# Tasks:
1. Summarize the text on abortion safety in two sentences.
2. From the text on abortion safety, extract the passage starting at "The legality of" and ending at "readily available globally.".

# Exercise text:
>>>>>
The health risks of abortion depend on whether the procedure is performed safely or unsafely. The World Health Organization defines unsafe abortions as those performed by unskilled individuals, with hazardous equipment, or in unsanitary facilities. Legal abortions performed in the developed world are among the safest procedures in medicine. In the US, the risk of maternal death from abortion from 1998 to 2005 was 0.6 per 100,000 procedures, making abortion about 14 times safer than childbirth (8.8 deaths per 100,000 live births). The risk of abortion-related mortality increases with gestational age, but remains lower than that of childbirth through at least 21 weeks' gestation.  This is contrasted with laws in some jurisdictions that require doctors to suggest to patients abortion is a high-risk procedure.
Vacuum aspiration in the first trimester is the safest method of surgical abortion, and can be performed in a primary care office, abortion clinic, or hospital. Complications are rare and can include uterine perforation, pelvic infection, and retained products of conception requiring a second procedure to evacuate. Preventive antibiotics (such as doxycycline or metronidazole) are typically given before elective abortion, as they are believed to substantially reduce the risk of postoperative uterine infection. Complications after second-trimester abortion are similar to those after first-trimester abortion, and depend somewhat on the method chosen.
There is little difference in terms of safety and efficacy between medical abortion using a combined regimen of mifepristone and misoprostol and surgical abortion (vacuum aspiration) in early first trimester abortions up to 9 weeks gestation. Medical abortion using the prostaglandin analog misoprostol alone is less effective and more painful than medical abortion using a combined regimen of mifepristone and misoprostol or surgical abortion. 
See main article: Unsafe abortion. Unsafe abortions are a major cause of injury and death among women worldwide. Although data are imprecise, it is estimated that approximately 20 million unsafe abortions are performed annually, with 97% taking place in developing countries. Unsafe abortion is believed to result in approximately 68,000 deaths and millions of injuries annually. Groups such as the World Health Organization have advocated a public-health approach to addressing unsafe abortion, emphasizing the legalization of abortion, the training of medical personnel, and ensuring access to reproductive-health services.
Women seeking to terminate their pregnancies sometimes resort to unsafe methods, particularly when access to legal abortion is restricted. They may attempt to self-abort or rely on another person who does not have proper medical training or access to proper facilities. This has a tendency to lead to severe complications, such as incomplete abortion, sepsis, hemorrhage, and damage to internal organs.
The legality of abortion is one of the main determinants of its safety. Restrictive abortion laws are associated with a high rate of unsafe abortions,    although unsafe abortions occur even in countries that have legalized abortion. For example, the 1996 legalization of abortion in South Africa had an immediate positive impact on the frequency of abortion-related complications, with abortion-related deaths dropping by more than 90%. In addition, a lack of access to effective contraception contributes to unsafe abortion. It has been estimated that the incidence of unsafe abortion could be reduced by as much as 73% without any change in abortion laws if modern family planning and maternal health services were readily available globally.
<<<<<
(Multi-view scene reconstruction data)
>>>>>
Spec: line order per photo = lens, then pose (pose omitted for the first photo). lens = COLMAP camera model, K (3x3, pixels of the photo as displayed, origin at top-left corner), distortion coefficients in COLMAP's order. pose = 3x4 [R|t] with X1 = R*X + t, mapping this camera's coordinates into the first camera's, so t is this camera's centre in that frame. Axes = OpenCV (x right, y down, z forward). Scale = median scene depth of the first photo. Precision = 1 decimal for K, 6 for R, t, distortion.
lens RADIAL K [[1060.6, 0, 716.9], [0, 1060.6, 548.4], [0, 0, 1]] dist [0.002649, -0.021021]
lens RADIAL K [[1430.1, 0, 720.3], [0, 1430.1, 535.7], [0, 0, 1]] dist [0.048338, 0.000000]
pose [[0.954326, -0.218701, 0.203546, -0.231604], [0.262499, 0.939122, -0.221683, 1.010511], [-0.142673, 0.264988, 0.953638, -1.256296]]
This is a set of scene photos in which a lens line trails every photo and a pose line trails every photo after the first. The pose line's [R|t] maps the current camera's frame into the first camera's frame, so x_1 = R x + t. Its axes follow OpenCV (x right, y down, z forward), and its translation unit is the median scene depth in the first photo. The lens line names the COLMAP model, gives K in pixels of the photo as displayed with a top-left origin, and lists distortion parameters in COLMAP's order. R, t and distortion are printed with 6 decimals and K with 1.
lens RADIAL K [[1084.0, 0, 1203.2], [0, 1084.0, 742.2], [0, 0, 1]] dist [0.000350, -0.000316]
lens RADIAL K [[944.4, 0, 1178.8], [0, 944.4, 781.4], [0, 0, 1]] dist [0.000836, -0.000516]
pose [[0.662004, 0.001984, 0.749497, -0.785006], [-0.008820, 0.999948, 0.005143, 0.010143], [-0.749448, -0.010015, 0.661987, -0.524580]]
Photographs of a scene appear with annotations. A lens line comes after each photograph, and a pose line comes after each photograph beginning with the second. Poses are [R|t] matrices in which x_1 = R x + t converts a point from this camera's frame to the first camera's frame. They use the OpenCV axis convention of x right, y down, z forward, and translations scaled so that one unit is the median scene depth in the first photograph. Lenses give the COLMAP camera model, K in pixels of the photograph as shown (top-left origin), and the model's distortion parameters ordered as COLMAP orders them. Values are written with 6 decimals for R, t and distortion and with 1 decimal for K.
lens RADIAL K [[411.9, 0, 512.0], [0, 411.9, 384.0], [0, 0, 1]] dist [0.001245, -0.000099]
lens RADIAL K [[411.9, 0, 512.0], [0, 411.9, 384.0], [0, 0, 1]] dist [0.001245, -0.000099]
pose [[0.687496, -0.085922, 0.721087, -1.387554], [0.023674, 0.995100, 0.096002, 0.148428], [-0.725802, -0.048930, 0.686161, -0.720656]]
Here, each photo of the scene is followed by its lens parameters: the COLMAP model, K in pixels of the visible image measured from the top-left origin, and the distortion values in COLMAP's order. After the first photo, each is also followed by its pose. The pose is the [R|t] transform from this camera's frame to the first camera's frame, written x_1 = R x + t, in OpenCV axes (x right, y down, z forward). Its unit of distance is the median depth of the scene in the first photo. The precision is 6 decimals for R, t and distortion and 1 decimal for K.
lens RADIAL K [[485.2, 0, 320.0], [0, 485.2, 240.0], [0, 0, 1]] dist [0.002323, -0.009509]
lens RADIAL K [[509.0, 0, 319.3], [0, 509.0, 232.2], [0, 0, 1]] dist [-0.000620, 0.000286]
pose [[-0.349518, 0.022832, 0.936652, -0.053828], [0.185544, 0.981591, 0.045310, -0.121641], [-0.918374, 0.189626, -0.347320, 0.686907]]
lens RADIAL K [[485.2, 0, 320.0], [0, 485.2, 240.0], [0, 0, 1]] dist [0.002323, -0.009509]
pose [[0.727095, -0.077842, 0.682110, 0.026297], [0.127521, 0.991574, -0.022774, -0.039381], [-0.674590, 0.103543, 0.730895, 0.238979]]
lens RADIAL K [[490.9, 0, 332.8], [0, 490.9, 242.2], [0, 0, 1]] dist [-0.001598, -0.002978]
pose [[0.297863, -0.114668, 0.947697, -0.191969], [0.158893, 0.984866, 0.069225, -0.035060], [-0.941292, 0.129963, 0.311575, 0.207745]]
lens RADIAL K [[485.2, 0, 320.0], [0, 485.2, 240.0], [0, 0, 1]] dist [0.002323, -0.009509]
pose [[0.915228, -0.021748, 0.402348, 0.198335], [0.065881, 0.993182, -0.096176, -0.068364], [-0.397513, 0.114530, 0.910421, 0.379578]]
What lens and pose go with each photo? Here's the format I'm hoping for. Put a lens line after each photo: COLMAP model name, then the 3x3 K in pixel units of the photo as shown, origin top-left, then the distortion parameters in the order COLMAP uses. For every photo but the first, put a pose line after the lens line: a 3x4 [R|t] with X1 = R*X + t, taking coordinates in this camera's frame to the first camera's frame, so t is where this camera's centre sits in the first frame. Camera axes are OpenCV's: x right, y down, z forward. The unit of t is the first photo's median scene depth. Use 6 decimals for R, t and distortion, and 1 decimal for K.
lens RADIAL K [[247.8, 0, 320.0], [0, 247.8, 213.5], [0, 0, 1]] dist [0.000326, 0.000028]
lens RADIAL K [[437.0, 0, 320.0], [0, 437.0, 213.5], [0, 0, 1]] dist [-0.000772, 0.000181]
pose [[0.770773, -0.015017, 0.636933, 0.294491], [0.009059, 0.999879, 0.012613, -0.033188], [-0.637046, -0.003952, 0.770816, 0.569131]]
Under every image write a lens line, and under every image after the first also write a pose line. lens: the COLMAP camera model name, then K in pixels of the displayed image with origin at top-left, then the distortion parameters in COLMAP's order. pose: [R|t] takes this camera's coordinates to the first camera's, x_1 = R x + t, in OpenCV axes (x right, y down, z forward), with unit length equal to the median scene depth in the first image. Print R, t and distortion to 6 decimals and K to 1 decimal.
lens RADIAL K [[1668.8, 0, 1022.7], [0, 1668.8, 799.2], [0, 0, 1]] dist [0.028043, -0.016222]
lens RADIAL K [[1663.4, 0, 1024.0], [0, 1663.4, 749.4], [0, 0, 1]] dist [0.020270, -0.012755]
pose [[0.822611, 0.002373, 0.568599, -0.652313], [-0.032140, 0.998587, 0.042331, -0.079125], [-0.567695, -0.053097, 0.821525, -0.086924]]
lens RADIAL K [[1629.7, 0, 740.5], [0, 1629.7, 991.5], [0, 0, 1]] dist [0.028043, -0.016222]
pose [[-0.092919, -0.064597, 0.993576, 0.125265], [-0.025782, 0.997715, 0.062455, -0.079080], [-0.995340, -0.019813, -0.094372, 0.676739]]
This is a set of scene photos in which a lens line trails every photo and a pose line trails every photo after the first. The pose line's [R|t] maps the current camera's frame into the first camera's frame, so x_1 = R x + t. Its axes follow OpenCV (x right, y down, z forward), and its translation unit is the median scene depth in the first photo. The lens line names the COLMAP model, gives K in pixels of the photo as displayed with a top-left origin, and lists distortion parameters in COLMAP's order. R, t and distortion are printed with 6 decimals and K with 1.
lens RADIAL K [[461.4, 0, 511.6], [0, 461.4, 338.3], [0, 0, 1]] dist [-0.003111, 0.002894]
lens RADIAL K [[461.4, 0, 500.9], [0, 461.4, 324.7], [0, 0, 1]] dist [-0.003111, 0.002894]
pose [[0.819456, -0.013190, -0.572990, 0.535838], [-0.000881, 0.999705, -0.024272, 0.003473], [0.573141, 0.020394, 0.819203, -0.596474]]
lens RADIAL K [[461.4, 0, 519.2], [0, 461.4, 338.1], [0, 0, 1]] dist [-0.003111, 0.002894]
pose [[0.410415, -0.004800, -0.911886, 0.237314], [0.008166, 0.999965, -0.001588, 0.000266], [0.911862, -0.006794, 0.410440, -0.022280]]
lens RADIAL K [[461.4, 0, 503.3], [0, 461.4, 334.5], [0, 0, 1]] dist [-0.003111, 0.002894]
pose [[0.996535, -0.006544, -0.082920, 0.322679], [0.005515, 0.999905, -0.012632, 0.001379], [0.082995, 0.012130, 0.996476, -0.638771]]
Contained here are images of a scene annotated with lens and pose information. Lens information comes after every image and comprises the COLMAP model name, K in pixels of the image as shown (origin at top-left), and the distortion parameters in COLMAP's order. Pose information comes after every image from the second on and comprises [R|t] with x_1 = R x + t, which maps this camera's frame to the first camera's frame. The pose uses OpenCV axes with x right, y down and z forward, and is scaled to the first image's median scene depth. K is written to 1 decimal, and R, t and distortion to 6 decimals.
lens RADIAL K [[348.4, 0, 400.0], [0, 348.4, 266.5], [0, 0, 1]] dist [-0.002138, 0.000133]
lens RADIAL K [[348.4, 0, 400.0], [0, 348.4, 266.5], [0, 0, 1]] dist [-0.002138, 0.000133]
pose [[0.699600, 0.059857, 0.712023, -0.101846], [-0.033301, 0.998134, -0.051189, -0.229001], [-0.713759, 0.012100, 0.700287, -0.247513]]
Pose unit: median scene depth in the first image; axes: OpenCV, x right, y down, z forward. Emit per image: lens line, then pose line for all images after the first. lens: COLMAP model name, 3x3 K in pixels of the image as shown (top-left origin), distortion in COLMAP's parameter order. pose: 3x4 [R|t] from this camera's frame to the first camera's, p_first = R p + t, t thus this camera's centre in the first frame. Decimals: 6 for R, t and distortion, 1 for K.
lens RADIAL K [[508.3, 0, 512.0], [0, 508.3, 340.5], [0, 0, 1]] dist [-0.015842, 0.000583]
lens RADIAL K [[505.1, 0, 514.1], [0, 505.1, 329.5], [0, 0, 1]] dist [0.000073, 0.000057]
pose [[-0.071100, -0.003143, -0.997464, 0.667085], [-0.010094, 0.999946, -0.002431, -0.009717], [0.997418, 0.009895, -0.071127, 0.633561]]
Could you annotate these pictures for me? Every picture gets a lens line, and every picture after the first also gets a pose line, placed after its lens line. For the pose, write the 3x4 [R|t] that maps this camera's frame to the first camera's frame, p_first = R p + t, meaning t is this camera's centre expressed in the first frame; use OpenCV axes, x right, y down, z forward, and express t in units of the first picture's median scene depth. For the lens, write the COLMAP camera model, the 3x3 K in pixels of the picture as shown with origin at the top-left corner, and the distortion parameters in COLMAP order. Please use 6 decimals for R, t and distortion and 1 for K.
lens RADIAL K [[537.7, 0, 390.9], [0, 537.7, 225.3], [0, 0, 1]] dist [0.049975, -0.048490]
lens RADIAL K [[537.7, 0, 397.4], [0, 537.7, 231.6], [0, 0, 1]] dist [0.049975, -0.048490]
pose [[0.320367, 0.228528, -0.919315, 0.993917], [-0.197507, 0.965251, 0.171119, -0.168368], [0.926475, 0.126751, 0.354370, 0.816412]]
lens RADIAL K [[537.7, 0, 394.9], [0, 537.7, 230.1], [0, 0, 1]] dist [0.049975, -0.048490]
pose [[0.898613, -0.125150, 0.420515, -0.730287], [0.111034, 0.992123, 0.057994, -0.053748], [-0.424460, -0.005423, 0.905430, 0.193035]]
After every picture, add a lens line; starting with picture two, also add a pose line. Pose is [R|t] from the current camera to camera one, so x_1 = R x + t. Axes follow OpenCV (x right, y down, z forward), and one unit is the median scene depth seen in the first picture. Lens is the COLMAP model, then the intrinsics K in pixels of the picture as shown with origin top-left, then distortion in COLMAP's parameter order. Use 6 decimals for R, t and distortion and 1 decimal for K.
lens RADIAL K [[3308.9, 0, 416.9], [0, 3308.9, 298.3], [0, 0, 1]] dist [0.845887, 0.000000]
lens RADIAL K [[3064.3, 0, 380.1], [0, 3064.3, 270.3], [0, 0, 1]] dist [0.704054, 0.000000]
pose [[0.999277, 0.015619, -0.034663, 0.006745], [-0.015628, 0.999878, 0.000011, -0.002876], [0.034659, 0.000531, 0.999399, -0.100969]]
<<<<<
# Answers provided:
1. Legal abortion in the developed world is among the safest procedures in medicine: in the US from 1998 to 2005, the risk of maternal death was 0.6 per 100,000 procedures, about 14 times safer than childbirth. By contrast, an estimated 20 million unsafe abortions each year, 97% of them in developing countries, cause roughly 68,000 deaths and millions of injuries, and restrictive laws and poor access to contraception are linked to higher rates.

2.
The legality of abortion is one of the main determinants of its safety. Restrictive abortion laws are associated with a high rate of unsafe abortions,    although unsafe abortions occur even in countries that have legalized abortion. For example, the 1996 legalization of abortion in South Africa had an immediate positive impact on the frequency of abortion-related complications, with abortion-related deaths dropping by more than 90%. In addition, a lack of access to effective contraception contributes to unsafe abortion. It has been estimated that the incidence of unsafe abortion could be reduced by as much as 73% without any change in abortion laws if modern family planning and maternal health services were readily available globally.